**OBJECTIVE:**
Convert the lines of the data, from the first line through the line that contains "family: Ichneumonidae", into a JSON list of strings with one string per line and blank lines omitted.
━━ AVAILABLE RECORDS ━━
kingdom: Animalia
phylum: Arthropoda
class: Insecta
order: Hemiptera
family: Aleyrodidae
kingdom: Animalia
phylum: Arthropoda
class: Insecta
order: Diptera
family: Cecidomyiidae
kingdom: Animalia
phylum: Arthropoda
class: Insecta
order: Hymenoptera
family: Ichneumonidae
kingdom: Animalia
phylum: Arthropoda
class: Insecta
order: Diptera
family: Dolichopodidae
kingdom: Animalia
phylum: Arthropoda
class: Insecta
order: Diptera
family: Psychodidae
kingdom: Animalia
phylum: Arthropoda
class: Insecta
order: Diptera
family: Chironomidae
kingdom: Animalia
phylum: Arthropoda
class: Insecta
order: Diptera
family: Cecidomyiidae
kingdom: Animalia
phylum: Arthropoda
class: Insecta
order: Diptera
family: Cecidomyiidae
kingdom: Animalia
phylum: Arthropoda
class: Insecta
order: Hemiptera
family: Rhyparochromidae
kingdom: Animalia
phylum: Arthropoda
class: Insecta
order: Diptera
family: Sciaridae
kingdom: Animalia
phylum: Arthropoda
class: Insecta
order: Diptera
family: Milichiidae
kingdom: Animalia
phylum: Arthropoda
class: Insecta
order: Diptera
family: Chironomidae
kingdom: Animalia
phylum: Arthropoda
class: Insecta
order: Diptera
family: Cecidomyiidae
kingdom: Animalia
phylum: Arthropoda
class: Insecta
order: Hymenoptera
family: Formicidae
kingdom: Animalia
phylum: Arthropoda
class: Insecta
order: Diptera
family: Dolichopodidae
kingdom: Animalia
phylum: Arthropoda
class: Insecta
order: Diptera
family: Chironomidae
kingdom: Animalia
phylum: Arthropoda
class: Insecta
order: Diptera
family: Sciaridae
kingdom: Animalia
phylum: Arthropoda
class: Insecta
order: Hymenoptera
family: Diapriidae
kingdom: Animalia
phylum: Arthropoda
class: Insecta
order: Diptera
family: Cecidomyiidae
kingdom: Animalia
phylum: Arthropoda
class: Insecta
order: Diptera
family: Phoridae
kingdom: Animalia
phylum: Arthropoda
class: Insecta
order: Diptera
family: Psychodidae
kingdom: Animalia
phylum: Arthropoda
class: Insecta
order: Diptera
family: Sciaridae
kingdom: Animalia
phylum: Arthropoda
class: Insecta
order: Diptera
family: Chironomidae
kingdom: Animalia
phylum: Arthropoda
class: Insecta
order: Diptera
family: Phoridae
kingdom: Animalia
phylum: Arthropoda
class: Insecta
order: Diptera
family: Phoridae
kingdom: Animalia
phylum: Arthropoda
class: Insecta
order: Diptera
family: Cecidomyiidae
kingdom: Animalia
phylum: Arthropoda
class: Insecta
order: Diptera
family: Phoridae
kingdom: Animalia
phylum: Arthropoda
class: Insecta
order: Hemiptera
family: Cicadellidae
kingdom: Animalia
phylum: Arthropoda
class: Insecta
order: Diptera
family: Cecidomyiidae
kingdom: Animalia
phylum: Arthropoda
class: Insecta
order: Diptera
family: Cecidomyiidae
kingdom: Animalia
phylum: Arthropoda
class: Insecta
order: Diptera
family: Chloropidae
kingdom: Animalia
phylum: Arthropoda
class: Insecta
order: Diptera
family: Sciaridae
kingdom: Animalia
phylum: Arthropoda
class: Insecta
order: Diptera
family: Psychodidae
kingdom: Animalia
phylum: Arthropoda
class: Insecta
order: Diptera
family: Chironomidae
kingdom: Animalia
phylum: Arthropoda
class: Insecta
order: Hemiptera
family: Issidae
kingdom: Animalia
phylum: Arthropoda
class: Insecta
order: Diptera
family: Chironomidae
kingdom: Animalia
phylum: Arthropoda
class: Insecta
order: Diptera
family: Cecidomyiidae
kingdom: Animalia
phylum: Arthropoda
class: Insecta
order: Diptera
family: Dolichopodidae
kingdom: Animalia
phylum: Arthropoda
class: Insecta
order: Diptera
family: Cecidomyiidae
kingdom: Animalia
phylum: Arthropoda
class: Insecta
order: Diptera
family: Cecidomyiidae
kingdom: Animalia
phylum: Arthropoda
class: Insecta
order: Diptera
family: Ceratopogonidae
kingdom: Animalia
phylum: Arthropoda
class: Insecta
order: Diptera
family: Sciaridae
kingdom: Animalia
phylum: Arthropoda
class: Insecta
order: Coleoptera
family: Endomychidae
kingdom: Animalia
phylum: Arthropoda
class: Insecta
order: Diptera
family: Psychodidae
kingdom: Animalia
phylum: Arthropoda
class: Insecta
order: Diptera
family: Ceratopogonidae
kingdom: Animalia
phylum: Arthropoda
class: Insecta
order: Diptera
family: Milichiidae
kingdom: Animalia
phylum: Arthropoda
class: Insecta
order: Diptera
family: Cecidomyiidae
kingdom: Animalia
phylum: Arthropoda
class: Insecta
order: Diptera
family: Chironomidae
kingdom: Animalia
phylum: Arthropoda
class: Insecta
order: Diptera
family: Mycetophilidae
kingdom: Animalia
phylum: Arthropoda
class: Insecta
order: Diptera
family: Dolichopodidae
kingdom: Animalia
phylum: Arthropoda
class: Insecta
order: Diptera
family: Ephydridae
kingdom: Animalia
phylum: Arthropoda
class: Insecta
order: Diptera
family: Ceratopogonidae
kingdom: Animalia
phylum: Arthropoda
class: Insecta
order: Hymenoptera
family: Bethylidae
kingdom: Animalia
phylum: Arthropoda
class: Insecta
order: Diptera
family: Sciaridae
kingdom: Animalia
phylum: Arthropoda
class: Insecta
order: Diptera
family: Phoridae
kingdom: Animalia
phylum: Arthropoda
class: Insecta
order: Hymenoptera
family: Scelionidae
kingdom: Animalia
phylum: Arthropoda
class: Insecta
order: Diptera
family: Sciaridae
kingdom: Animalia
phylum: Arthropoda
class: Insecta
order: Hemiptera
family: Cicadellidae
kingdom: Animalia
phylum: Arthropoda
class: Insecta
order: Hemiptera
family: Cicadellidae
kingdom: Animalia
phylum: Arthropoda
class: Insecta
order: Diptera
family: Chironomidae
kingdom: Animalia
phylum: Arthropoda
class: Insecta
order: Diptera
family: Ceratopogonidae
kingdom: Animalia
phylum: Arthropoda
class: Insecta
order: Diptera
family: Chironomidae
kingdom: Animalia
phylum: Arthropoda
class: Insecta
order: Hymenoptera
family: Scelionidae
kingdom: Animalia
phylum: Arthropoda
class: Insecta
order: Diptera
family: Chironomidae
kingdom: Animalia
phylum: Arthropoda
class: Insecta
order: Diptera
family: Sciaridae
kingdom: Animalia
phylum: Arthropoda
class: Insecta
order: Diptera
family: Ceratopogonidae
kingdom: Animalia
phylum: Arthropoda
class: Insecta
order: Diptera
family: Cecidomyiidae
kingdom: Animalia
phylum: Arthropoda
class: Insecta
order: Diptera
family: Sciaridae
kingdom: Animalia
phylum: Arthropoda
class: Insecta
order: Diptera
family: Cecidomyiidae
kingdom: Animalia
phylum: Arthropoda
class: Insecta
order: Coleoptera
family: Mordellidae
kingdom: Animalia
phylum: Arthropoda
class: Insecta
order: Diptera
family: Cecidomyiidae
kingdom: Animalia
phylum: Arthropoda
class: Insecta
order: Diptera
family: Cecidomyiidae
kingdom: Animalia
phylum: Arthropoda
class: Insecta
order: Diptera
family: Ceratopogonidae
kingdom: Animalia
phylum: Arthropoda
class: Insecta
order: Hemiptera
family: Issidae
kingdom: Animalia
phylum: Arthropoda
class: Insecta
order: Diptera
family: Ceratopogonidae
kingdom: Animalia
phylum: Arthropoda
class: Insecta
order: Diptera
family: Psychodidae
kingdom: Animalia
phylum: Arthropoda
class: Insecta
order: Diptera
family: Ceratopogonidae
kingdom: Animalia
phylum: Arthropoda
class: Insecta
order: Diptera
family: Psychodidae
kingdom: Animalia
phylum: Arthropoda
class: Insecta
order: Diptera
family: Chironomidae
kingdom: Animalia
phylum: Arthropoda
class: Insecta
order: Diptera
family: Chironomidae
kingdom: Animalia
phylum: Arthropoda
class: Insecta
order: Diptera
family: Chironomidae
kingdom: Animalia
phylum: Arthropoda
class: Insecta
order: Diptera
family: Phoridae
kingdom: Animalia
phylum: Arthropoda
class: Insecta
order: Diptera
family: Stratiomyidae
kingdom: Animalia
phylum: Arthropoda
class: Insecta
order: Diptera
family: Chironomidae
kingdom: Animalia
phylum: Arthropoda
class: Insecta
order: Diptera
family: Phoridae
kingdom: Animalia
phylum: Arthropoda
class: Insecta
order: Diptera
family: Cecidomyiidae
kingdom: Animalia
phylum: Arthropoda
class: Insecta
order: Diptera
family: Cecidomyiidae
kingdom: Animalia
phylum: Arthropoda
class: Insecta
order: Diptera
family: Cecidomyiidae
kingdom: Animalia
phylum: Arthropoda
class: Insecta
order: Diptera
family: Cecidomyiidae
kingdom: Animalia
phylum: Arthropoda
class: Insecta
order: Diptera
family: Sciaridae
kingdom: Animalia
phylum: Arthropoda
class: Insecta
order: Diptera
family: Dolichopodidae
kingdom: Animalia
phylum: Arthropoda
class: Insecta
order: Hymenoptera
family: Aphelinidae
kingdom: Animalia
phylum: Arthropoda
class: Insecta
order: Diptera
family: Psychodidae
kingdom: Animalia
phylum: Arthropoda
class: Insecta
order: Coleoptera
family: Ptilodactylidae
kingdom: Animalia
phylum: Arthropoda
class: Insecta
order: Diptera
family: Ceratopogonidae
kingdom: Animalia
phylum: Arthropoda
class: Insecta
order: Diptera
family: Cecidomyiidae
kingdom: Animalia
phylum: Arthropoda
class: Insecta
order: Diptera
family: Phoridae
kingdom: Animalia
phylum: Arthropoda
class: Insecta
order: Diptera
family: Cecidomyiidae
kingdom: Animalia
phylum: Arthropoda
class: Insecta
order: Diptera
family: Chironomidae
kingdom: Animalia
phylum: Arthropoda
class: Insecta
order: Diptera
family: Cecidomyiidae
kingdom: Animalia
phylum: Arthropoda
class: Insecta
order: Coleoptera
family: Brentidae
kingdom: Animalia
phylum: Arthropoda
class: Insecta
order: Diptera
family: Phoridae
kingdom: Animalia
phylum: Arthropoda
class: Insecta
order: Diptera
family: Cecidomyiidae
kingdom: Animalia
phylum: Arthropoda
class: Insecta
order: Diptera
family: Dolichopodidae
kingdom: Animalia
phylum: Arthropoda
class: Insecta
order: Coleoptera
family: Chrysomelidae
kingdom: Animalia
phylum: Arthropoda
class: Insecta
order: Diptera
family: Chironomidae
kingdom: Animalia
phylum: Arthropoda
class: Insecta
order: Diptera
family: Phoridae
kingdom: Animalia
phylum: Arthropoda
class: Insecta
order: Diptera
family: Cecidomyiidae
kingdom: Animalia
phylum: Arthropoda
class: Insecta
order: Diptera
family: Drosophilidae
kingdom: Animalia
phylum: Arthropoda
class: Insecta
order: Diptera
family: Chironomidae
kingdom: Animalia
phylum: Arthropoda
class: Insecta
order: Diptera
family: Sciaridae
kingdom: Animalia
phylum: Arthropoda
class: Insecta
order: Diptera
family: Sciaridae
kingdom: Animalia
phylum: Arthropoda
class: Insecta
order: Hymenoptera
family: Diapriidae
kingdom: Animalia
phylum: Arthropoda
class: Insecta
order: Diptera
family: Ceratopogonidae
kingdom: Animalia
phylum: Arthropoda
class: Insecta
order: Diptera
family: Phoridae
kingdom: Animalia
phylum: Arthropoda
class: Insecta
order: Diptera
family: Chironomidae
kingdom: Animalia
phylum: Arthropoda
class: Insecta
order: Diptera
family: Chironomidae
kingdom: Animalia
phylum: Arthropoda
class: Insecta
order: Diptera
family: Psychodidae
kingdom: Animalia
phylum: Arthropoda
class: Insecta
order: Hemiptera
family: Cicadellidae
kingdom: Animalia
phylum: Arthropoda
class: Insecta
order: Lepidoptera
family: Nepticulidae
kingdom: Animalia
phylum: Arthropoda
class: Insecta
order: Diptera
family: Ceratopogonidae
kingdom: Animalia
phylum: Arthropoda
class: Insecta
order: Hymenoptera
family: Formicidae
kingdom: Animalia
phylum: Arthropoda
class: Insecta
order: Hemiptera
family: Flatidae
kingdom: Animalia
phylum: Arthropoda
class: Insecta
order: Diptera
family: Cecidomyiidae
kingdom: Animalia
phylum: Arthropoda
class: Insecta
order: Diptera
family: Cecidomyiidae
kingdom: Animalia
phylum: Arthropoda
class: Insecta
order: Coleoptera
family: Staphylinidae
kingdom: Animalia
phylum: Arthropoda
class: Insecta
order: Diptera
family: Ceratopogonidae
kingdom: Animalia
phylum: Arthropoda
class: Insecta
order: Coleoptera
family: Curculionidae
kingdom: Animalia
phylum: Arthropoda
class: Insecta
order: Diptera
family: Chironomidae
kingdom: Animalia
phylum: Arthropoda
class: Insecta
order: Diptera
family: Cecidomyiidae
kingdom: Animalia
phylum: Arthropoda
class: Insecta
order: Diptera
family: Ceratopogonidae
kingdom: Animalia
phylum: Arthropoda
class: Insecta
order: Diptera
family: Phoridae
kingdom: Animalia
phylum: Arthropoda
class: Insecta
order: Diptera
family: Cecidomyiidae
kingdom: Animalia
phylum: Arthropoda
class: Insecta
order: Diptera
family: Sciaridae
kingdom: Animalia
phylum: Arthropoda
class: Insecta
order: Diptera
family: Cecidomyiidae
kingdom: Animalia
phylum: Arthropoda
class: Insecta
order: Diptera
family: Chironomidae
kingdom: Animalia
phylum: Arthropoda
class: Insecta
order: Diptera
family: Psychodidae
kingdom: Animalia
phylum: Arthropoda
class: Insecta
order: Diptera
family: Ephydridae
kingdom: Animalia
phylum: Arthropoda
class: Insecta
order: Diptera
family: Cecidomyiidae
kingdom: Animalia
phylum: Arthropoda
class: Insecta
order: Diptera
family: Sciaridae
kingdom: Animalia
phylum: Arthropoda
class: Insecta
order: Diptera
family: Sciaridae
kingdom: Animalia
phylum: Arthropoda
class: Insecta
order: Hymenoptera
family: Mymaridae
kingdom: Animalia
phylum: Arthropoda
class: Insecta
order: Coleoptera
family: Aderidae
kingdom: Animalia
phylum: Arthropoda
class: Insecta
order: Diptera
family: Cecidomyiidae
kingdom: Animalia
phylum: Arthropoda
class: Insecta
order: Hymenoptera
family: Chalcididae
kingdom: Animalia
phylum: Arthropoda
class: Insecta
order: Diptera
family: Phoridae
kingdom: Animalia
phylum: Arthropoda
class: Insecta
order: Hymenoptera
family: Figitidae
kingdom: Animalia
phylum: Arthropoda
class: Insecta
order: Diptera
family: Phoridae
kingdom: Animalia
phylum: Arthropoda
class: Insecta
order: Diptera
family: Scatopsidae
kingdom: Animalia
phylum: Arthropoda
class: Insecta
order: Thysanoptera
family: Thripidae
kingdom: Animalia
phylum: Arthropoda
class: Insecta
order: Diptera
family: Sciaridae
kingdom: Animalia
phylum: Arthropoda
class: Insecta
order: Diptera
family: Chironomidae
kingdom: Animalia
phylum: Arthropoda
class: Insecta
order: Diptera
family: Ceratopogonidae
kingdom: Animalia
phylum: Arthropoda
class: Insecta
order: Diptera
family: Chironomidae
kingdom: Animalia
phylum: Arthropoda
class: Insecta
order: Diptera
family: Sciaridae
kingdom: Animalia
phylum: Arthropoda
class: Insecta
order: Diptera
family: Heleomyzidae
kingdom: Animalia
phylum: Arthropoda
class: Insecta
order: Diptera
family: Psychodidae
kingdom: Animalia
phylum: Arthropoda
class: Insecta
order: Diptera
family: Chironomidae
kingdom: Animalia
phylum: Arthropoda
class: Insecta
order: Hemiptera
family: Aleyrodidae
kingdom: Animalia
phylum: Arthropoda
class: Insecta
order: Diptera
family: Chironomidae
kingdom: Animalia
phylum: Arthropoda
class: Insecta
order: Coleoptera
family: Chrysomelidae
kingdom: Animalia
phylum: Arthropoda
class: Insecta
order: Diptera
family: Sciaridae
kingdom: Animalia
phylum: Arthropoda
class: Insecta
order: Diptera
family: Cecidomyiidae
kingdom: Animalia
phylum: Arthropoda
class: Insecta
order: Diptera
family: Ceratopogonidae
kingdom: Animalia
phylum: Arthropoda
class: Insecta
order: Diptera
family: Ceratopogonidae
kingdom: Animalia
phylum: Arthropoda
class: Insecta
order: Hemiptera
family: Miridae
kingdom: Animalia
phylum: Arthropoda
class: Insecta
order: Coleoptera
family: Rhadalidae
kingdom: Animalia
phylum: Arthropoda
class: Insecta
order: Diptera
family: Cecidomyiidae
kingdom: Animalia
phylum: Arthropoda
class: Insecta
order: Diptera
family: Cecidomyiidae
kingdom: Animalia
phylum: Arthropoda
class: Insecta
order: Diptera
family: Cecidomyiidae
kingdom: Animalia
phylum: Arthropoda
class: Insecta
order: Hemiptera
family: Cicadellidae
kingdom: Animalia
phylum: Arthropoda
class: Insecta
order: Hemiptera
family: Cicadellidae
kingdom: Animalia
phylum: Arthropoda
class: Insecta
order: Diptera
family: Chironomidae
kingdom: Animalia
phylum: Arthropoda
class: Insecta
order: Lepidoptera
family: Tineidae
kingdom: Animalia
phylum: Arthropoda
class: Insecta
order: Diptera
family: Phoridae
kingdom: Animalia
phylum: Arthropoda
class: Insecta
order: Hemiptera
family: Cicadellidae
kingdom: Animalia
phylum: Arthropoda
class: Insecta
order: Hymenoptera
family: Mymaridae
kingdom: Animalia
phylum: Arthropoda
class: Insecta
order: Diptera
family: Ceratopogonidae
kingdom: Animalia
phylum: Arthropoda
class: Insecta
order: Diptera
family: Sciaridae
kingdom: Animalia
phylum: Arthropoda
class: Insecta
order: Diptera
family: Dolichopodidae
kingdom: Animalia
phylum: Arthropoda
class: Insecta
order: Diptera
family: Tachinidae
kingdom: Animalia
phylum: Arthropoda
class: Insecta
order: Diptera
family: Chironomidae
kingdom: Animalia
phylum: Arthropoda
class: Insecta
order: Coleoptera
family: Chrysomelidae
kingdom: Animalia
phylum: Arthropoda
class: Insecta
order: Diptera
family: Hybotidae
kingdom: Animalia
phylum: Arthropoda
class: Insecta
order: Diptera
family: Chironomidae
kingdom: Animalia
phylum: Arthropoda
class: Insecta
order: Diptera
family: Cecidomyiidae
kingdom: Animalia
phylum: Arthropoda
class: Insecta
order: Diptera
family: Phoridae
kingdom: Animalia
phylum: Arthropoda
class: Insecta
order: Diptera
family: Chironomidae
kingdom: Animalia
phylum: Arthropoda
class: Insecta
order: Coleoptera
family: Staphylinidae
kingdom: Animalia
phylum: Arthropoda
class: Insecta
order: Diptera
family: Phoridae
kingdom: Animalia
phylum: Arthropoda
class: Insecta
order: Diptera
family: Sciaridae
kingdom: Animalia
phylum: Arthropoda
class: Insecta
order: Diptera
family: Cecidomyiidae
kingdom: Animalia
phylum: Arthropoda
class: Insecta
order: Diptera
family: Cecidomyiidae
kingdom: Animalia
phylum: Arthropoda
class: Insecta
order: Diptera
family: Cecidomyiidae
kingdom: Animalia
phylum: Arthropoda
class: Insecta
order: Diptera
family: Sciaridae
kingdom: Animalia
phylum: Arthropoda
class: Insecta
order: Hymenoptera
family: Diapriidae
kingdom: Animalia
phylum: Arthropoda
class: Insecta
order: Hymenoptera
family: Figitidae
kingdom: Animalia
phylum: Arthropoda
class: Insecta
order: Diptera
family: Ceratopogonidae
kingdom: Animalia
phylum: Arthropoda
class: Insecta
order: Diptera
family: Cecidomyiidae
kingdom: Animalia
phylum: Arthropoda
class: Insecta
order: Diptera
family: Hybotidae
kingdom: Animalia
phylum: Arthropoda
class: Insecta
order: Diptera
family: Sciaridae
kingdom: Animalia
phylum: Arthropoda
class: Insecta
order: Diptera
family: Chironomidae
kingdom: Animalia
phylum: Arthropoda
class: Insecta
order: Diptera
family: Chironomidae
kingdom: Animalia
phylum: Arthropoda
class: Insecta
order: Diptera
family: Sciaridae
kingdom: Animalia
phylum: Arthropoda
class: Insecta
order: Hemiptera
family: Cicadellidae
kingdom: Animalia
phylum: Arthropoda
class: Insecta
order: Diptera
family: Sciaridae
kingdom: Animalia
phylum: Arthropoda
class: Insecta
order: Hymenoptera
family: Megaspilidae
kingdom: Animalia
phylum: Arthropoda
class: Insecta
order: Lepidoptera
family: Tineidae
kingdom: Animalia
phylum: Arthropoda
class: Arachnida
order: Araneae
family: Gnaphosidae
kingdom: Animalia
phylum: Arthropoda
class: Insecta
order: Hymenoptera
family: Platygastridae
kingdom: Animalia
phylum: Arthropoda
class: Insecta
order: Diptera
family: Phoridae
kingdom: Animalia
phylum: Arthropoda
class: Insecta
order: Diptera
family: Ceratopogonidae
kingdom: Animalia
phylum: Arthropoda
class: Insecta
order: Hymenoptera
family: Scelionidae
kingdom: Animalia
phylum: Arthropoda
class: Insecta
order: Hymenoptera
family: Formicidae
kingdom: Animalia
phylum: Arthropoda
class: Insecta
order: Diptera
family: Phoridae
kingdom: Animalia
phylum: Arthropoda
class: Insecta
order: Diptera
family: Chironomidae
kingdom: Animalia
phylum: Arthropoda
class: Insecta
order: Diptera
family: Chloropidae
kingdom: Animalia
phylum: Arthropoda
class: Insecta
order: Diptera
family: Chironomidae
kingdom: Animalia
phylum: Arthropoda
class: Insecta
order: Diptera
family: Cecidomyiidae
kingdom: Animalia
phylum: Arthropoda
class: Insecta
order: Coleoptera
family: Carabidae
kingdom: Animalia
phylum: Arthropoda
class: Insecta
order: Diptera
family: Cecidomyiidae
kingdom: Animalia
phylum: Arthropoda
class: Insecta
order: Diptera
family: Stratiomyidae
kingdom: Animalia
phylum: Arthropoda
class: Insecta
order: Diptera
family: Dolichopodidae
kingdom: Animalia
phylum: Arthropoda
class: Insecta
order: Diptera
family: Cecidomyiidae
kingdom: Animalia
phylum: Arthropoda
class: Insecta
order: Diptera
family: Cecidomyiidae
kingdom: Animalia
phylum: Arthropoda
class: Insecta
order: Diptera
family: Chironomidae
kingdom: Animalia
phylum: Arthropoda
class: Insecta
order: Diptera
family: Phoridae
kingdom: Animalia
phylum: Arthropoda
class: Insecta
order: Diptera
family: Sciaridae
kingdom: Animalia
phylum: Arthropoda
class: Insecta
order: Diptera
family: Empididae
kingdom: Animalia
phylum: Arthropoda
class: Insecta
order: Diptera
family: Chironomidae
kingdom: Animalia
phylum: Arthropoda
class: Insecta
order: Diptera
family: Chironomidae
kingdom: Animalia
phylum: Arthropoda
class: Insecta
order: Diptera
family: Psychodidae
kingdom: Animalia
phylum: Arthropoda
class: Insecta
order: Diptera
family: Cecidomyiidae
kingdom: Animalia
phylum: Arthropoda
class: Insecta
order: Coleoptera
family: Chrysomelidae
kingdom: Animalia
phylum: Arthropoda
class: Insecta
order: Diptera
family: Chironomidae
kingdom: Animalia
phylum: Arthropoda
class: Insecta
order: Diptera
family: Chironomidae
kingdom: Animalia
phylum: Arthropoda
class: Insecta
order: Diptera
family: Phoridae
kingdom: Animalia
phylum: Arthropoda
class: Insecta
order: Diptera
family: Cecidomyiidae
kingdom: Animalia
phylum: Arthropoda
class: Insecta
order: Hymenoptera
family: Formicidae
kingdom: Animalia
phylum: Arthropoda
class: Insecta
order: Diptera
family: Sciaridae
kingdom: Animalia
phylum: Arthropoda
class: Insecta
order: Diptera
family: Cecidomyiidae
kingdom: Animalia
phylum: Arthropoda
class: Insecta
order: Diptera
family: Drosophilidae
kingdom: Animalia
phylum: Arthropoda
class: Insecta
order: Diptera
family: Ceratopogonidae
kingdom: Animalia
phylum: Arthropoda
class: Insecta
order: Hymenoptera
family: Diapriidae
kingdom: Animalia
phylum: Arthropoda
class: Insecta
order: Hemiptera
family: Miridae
━━━
**RESULT FOR THIS TASK:**
[
  "kingdom: Animalia",
  "phylum: Arthropoda",
  "class: Insecta",
  "order: Hemiptera",
  "family: Aleyrodidae",
  "kingdom: Animalia",
  "phylum: Arthropoda",
  "class: Insecta",
  "order: Diptera",
  "family: Cecidomyiidae",
  "kingdom: Animalia",
  "phylum: Arthropoda",
  "class: Insecta",
  "order: Hymenoptera",
  "family: Ichneumonidae"
]